* Task *
Copy out the lines of the material that include the string "down".

* Given information *
[Start of Attachment]

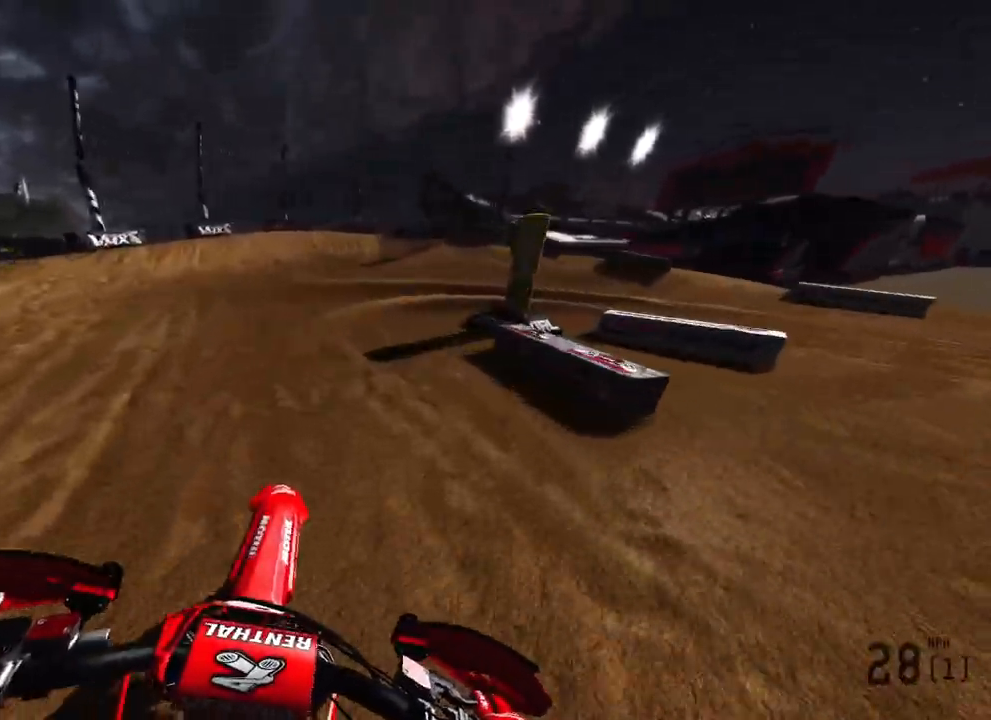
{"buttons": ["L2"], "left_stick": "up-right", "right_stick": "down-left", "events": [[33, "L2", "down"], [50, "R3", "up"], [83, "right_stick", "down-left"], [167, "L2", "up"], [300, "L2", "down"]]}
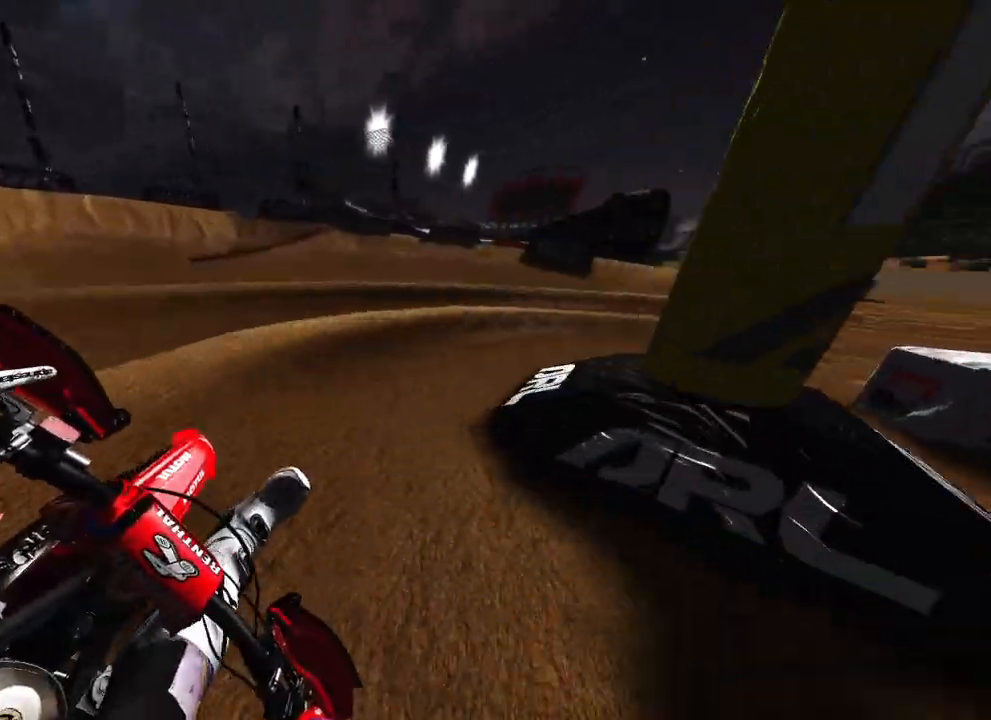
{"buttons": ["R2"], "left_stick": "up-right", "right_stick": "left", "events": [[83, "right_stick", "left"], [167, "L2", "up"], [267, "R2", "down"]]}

[End of Attachment]
[Start of Attachment]

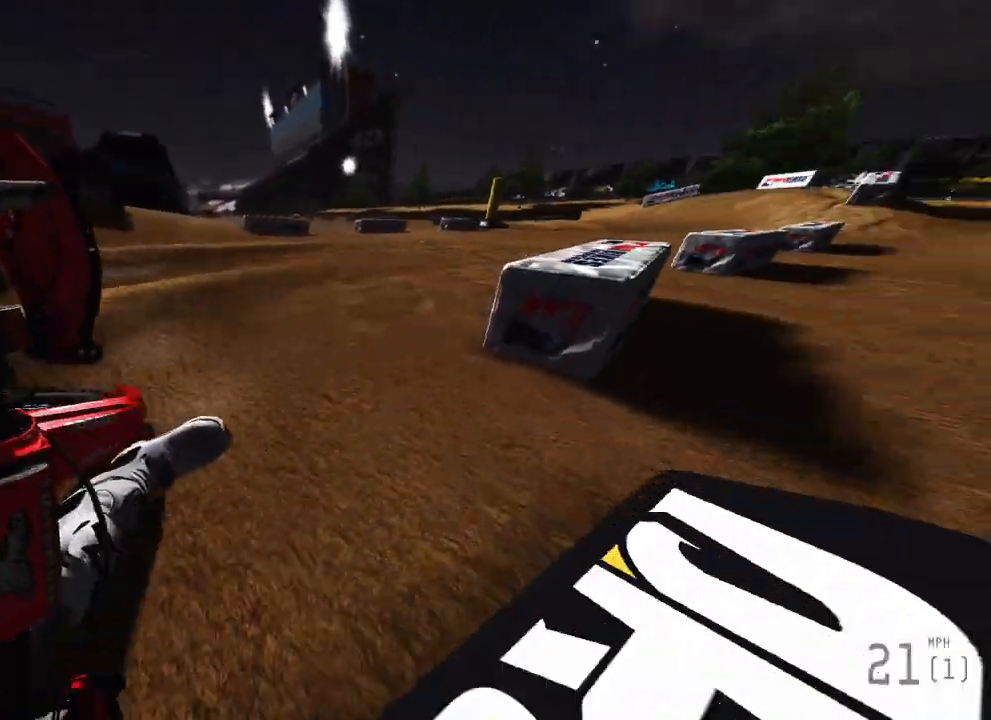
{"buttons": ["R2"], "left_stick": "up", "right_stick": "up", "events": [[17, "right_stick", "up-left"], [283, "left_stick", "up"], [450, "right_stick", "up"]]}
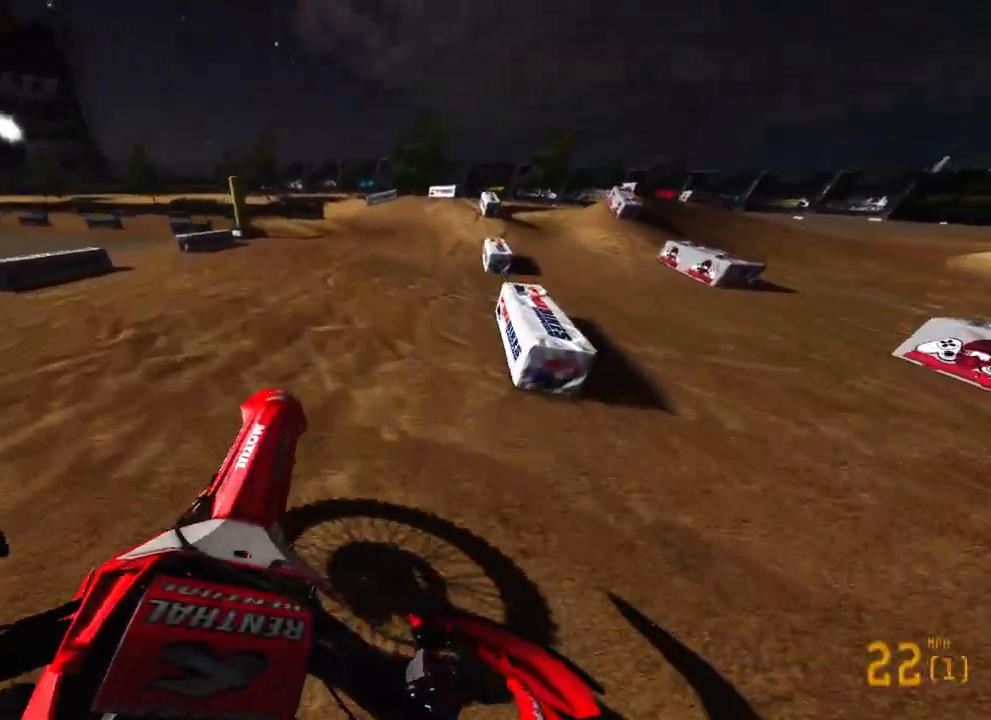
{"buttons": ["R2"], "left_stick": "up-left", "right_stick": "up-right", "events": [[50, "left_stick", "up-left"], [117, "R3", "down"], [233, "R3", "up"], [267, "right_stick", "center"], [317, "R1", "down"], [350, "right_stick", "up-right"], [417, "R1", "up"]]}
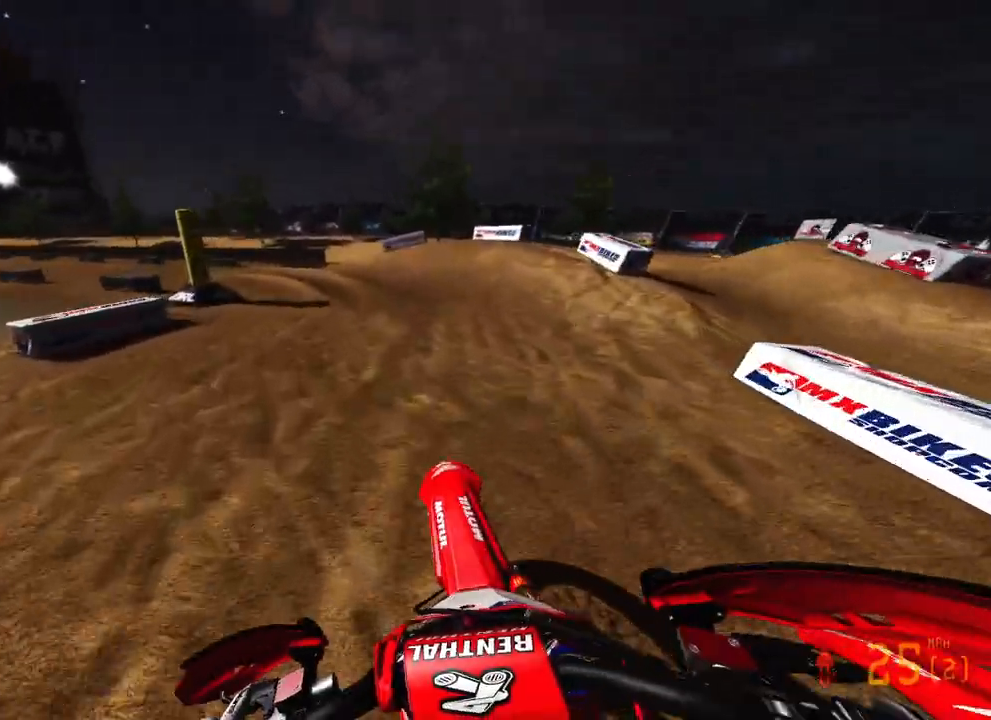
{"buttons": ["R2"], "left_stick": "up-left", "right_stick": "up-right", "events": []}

[End of Attachment]

* Output of the task *
{"buttons": ["L2"], "left_stick": "up-right", "right_stick": "down-left", "events": [[33, "L2", "down"], [50, "R3", "up"], [83, "right_stick", "down-left"], [167, "L2", "up"], [300, "L2", "down"]]}
{"buttons": ["R2"], "left_stick": "up-right", "right_stick": "left", "events": [[83, "right_stick", "left"], [167, "L2", "up"], [267, "R2", "down"]]}
{"buttons": ["R2"], "left_stick": "up-left", "right_stick": "up-right", "events": [[50, "left_stick", "up-left"], [117, "R3", "down"], [233, "R3", "up"], [267, "right_stick", "center"], [317, "R1", "down"], [350, "right_stick", "up-right"], [417, "R1", "up"]]}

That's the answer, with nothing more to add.